*ACTIVITY*
Whatever appears in the records should be given again exactly, down to the last mark.

(Entries taken from a collection)
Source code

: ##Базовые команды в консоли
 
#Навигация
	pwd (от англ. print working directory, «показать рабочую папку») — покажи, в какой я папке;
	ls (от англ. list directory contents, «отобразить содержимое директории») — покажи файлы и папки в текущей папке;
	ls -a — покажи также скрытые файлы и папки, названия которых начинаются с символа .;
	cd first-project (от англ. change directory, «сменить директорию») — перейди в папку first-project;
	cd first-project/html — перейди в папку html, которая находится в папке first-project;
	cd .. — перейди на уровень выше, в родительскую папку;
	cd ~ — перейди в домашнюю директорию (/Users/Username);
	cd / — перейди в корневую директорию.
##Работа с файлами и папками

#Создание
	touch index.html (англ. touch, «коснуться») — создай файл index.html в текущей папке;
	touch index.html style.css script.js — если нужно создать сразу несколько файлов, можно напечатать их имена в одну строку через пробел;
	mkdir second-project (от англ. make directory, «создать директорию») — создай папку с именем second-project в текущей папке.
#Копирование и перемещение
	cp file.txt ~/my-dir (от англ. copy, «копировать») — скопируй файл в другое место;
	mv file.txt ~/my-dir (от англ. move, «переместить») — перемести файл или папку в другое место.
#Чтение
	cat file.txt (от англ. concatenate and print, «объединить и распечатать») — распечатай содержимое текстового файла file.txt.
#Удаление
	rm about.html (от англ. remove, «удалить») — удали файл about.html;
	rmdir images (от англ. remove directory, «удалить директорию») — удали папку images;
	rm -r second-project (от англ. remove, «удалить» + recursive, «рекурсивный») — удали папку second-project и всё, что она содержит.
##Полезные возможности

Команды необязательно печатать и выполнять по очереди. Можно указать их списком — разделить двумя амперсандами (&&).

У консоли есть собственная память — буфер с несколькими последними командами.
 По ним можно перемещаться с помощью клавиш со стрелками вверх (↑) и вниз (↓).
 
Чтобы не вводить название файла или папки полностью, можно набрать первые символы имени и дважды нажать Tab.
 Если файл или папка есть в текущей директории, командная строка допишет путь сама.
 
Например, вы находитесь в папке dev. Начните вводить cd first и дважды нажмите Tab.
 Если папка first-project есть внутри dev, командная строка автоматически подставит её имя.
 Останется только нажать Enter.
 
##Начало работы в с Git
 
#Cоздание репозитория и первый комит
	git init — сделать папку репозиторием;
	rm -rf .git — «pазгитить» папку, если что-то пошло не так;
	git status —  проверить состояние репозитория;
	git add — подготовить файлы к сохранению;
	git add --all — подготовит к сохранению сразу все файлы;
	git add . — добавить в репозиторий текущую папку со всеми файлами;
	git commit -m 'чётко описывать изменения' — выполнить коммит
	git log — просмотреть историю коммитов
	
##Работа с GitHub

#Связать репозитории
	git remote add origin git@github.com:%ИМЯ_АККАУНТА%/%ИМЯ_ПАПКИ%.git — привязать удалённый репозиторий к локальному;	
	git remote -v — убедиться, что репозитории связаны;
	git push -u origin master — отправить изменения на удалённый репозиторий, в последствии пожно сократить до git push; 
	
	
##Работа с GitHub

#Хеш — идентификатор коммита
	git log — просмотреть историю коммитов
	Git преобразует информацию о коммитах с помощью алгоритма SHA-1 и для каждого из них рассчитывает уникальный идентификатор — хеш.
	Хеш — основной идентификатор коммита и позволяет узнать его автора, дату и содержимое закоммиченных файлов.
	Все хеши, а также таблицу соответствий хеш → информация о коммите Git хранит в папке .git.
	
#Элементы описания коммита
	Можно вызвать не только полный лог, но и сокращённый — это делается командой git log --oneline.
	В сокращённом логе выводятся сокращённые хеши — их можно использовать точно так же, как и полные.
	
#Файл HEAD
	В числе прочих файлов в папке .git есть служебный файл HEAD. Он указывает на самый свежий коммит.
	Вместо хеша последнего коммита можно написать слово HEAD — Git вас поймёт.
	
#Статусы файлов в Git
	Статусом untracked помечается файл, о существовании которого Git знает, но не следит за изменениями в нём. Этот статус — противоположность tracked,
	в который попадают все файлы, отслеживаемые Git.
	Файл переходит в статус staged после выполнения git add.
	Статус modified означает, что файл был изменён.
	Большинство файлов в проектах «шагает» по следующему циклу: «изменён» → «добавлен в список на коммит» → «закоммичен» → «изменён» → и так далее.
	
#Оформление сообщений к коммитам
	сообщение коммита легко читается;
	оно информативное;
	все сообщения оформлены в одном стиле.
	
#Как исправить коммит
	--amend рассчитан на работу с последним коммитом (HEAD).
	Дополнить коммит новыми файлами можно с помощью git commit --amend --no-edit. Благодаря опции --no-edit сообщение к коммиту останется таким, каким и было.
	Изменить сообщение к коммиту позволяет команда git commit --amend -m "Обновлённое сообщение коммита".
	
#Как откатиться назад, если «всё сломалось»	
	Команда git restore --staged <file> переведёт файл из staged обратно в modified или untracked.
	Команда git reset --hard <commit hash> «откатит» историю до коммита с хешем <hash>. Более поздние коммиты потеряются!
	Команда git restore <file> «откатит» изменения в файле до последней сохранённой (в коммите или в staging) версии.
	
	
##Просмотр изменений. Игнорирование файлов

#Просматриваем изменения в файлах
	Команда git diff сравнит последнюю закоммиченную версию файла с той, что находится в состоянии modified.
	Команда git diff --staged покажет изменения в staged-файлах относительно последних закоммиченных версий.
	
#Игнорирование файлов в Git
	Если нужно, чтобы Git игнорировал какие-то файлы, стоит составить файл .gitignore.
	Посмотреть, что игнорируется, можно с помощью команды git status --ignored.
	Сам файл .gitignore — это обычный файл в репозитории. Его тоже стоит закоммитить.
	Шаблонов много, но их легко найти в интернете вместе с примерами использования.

*YOUR SOLUTION*
Source code

: ##Базовые команды в консоли
 
#Навигация
	pwd (от англ. print working directory, «показать рабочую папку») — покажи, в какой я папке;
	ls (от англ. list directory contents, «отобразить содержимое директории») — покажи файлы и папки в текущей папке;
	ls -a — покажи также скрытые файлы и папки, названия которых начинаются с символа .;
	cd first-project (от англ. change directory, «сменить директорию») — перейди в папку first-project;
	cd first-project/html — перейди в папку html, которая находится в папке first-project;
	cd .. — перейди на уровень выше, в родительскую папку;
	cd ~ — перейди в домашнюю директорию (/Users/Username);
	cd / — перейди в корневую директорию.
##Работа с файлами и папками

#Создание
	touch index.html (англ. touch, «коснуться») — создай файл index.html в текущей папке;
	touch index.html style.css script.js — если нужно создать сразу несколько файлов, можно напечатать их имена в одну строку через пробел;
	mkdir second-project (от англ. make directory, «создать директорию») — создай папку с именем second-project в текущей папке.
#Копирование и перемещение
	cp file.txt ~/my-dir (от англ. copy, «копировать») — скопируй файл в другое место;
	mv file.txt ~/my-dir (от англ. move, «переместить») — перемести файл или папку в другое место.
#Чтение
	cat file.txt (от англ. concatenate and print, «объединить и распечатать») — распечатай содержимое текстового файла file.txt.
#Удаление
	rm about.html (от англ. remove, «удалить») — удали файл about.html;
	rmdir images (от англ. remove directory, «удалить директорию») — удали папку images;
	rm -r second-project (от англ. remove, «удалить» + recursive, «рекурсивный») — удали папку second-project и всё, что она содержит.
##Полезные возможности

Команды необязательно печатать и выполнять по очереди. Можно указать их списком — разделить двумя амперсандами (&&).

У консоли есть собственная память — буфер с несколькими последними командами.
 По ним можно перемещаться с помощью клавиш со стрелками вверх (↑) и вниз (↓).
 
Чтобы не вводить название файла или папки полностью, можно набрать первые символы имени и дважды нажать Tab.
 Если файл или папка есть в текущей директории, командная строка допишет путь сама.
 
Например, вы находитесь в папке dev. Начните вводить cd first и дважды нажмите Tab.
 Если папка first-project есть внутри dev, командная строка автоматически подставит её имя.
 Останется только нажать Enter.
 
##Начало работы в с Git
 
#Cоздание репозитория и первый комит
	git init — сделать папку репозиторием;
	rm -rf .git — «pазгитить» папку, если что-то пошло не так;
	git status —  проверить состояние репозитория;
	git add — подготовить файлы к сохранению;
	git add --all — подготовит к сохранению сразу все файлы;
	git add . — добавить в репозиторий текущую папку со всеми файлами;
	git commit -m 'чётко описывать изменения' — выполнить коммит
	git log — просмотреть историю коммитов
	
##Работа с GitHub

#Связать репозитории
	git remote add origin git@github.com:%ИМЯ_АККАУНТА%/%ИМЯ_ПАПКИ%.git — привязать удалённый репозиторий к локальному;	
	git remote -v — убедиться, что репозитории связаны;
	git push -u origin master — отправить изменения на удалённый репозиторий, в последствии пожно сократить до git push; 
	
	
##Работа с GitHub

#Хеш — идентификатор коммита
	git log — просмотреть историю коммитов
	Git преобразует информацию о коммитах с помощью алгоритма SHA-1 и для каждого из них рассчитывает уникальный идентификатор — хеш.
	Хеш — основной идентификатор коммита и позволяет узнать его автора, дату и содержимое закоммиченных файлов.
	Все хеши, а также таблицу соответствий хеш → информация о коммите Git хранит в папке .git.
	
#Элементы описания коммита
	Можно вызвать не только полный лог, но и сокращённый — это делается командой git log --oneline.
	В сокращённом логе выводятся сокращённые хеши — их можно использовать точно так же, как и полные.
	
#Файл HEAD
	В числе прочих файлов в папке .git есть служебный файл HEAD. Он указывает на самый свежий коммит.
	Вместо хеша последнего коммита можно написать слово HEAD — Git вас поймёт.
	
#Статусы файлов в Git
	Статусом untracked помечается файл, о существовании которого Git знает, но не следит за изменениями в нём. Этот статус — противоположность tracked,
	в который попадают все файлы, отслеживаемые Git.
	Файл переходит в статус staged после выполнения git add.
	Статус modified означает, что файл был изменён.
	Большинство файлов в проектах «шагает» по следующему циклу: «изменён» → «добавлен в список на коммит» → «закоммичен» → «изменён» → и так далее.
	
#Оформление сообщений к коммитам
	сообщение коммита легко читается;
	оно информативное;
	все сообщения оформлены в одном стиле.
	
#Как исправить коммит
	--amend рассчитан на работу с последним коммитом (HEAD).
	Дополнить коммит новыми файлами можно с помощью git commit --amend --no-edit. Благодаря опции --no-edit сообщение к коммиту останется таким, каким и было.
	Изменить сообщение к коммиту позволяет команда git commit --amend -m "Обновлённое сообщение коммита".
	
#Как откатиться назад, если «всё сломалось»	
	Команда git restore --staged <file> переведёт файл из staged обратно в modified или untracked.
	Команда git reset --hard <commit hash> «откатит» историю до коммита с хешем <hash>. Более поздние коммиты потеряются!
	Команда git restore <file> «откатит» изменения в файле до последней сохранённой (в коммите или в staging) версии.
	
	
##Просмотр изменений. Игнорирование файлов

#Просматриваем изменения в файлах
	Команда git diff сравнит последнюю закоммиченную версию файла с той, что находится в состоянии modified.
	Команда git diff --staged покажет изменения в staged-файлах относительно последних закоммиченных версий.
	
#Игнорирование файлов в Git
	Если нужно, чтобы Git игнорировал какие-то файлы, стоит составить файл .gitignore.
	Посмотреть, что игнорируется, можно с помощью команды git status --ignored.
	Сам файл .gitignore — это обычный файл в репозитории. Его тоже стоит закоммитить.
	Шаблонов много, но их легко найти в интернете вместе с примерами использования.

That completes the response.